Part of Sharon’s marketing sell to Israelis was his insistence that President George W. Bush’s position was that Israel need not totally retreat to the pre-1967 demarcation lines as that would be “unrealistic”.   During his recent visit to the President’s Crawford home, Bush reiterated long-standing American policy negating any expansion of Jewish communities as well as insisting on proceeding along the “roadmap”.  So, whether blocs of communities can remain, will babies be able to be born in them or will they become museum set pieces?

More basically, this policy is a remarkable turn-about for Sharon.  In the first instance, his election campaign, which kicked off in late 2002, was waged against the Labour Party candidate who proposed a…unilateral disengagement from the Gaza district.  Fudging on campaign promises is not new for politicians, but the gap in public accountability Sharon created had even veterans startled.

Secondly, in a strict sense, Israel already had handed over all of the densely Arab populated sections of the Gaza Strip a decade ago and it was only Arab terror that kept Israeli troops in the area.  A total handover of all the former Gaza Strip should not be necessary in order for Israel to comply with the demand for territorial compromise. 

The Palestine Authority media make it quite clear that disengagement is seen by the Arab residents in the territories administered by Israel as a victory for terror.  Sharon, then, has Israel returning to square one with future negotiations always depending on the resulting Jewish dead and wounded from future Arab terror which, they perceive, is the sole instrument to cause Israel to yield.

All indications, moreover, are that Israel will not be disengaging from terror.  The PA’s Mahmud Abbas has been unsuccessful in asserting authority over the mavericks in Fatah, not to mention the uncontrollable Hamas and Islamic Jihad.

The missiles, expected to have their range and performance improved (Sharon’s farm is their next target), easily fly over any fence Israel could build.

Demographics will continue to represent, especially in the demand by Arabs of a so-called ‘right of refugee return’, a difficulty.  In fact, one can ask why disengage from north Gaza where no Arabs are living or have lived.  If population density is a factor, why too exit from north Samaria? 

*     *     *

What Israel is disengaging from is a portion of the original area recognized by international law, in the form of the League of Nations mandate, which was to become the Jewish national home.  Gaza for centuries had been home to Jews.  Until its recent destruction, tourists could view the floor of a synagogue in Gaza City.

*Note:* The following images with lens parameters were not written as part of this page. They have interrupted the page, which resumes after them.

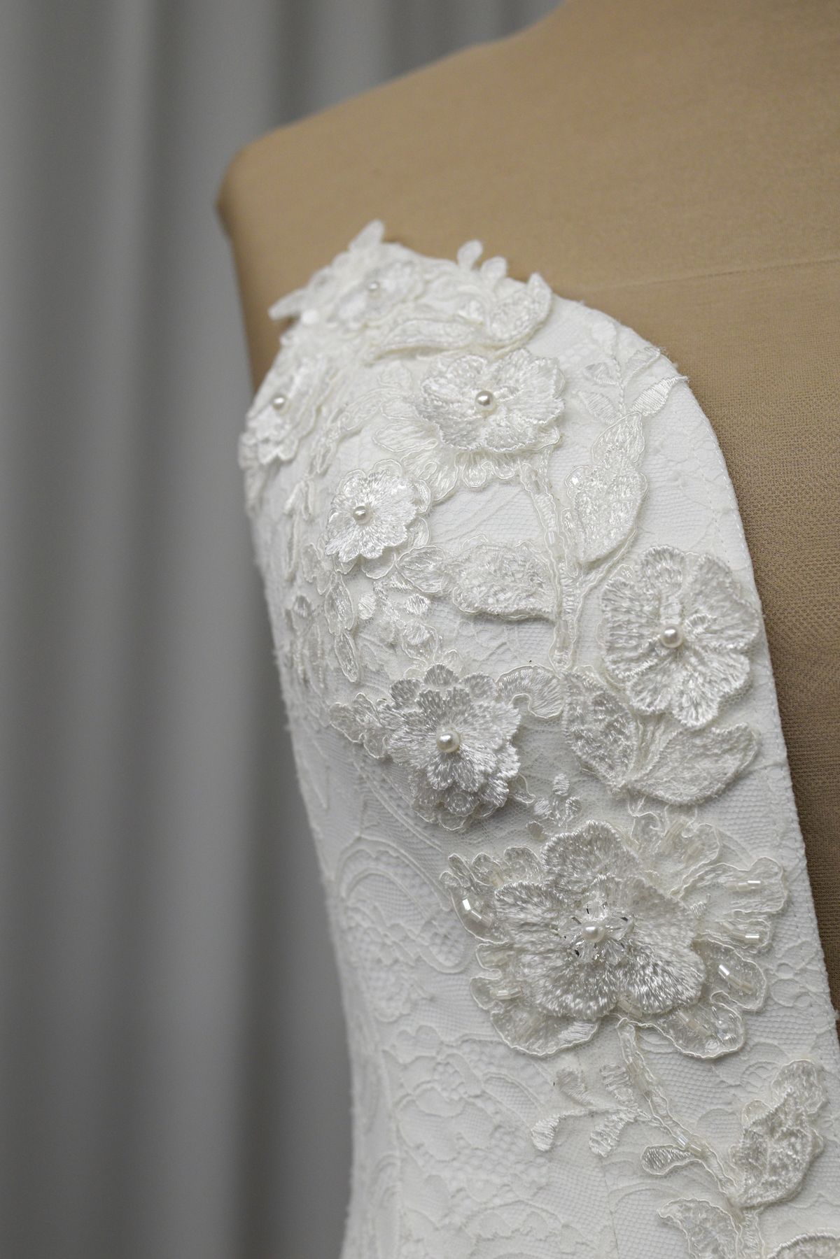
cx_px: 420
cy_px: 630
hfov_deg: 25.8
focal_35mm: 52
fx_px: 1837
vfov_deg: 37.9
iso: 400
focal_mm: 35
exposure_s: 1/80
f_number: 4.5
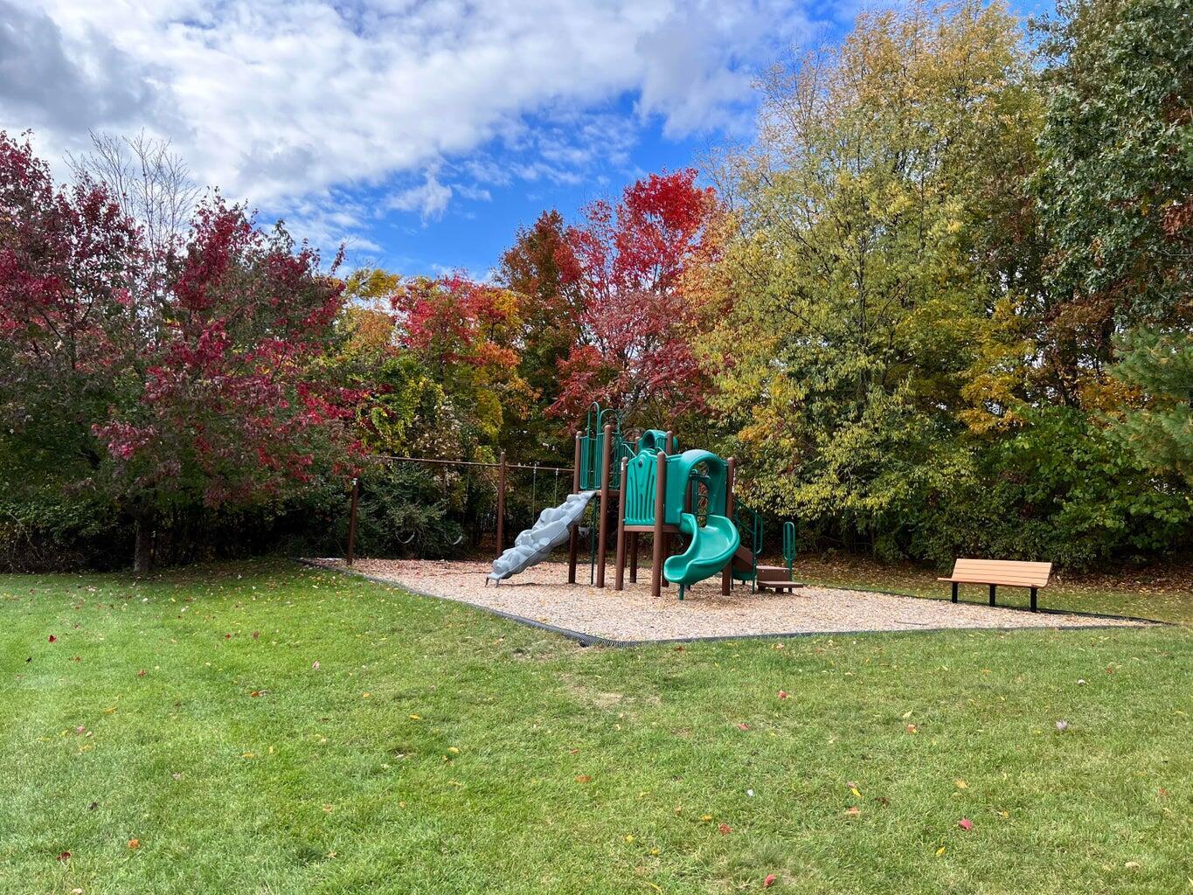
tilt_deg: +4.6
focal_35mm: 26
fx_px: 896
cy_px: 448
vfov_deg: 53.1
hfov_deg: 67.3
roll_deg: -2.5
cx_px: 596
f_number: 1.5
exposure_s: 1/1209
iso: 50
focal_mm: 5.7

Around the world, on every Sabbath, hymns composed in Gaza in the 16th century are sung.  It was in 1929, when, as in Hebron, Arab rioters managed to ethnically cleanse the area of its Jews, that this contact was forcibly broken. 

Sharon has set Israel on a course of disengagement that is stripping Israel and the Jewish people of it identity and history.  This process is already quite advanced in Jerusalem, where the Temple Mount has been pillaged, its archeological artifacts having been discarded and eradicated.   A country without its past, its culture and history, is soulless.

He has disengaged Israel from fundamental democratic principles in his high-handed manner of ignoring votes against him and in firing independent-minded ministers.  He has instigated a media spin that portrays demonstrators as practicers of a civil war.  Special courts have been established to enable summary tribunals, police have already been acting in a ferociously violent pattern and the state prosecution is promoting a chilling effect on free speech.

*     *     *

Opponents of disengagement suggested a referendum.   Sharon’s disdain for an instrument of true participatory democracy quickly ended that effort.  A non-violent protest campaign is not only a legitimate step but, in the circumstances, a national obligation, to ourselves, our history and to our future.  One man’s presumption should not be permitted, in a democracy, to override too many concerns of doubtful success.

Disengagement is already a diplomatic and security failure.  Further disengagement will be an existential danger to Israel and its soul.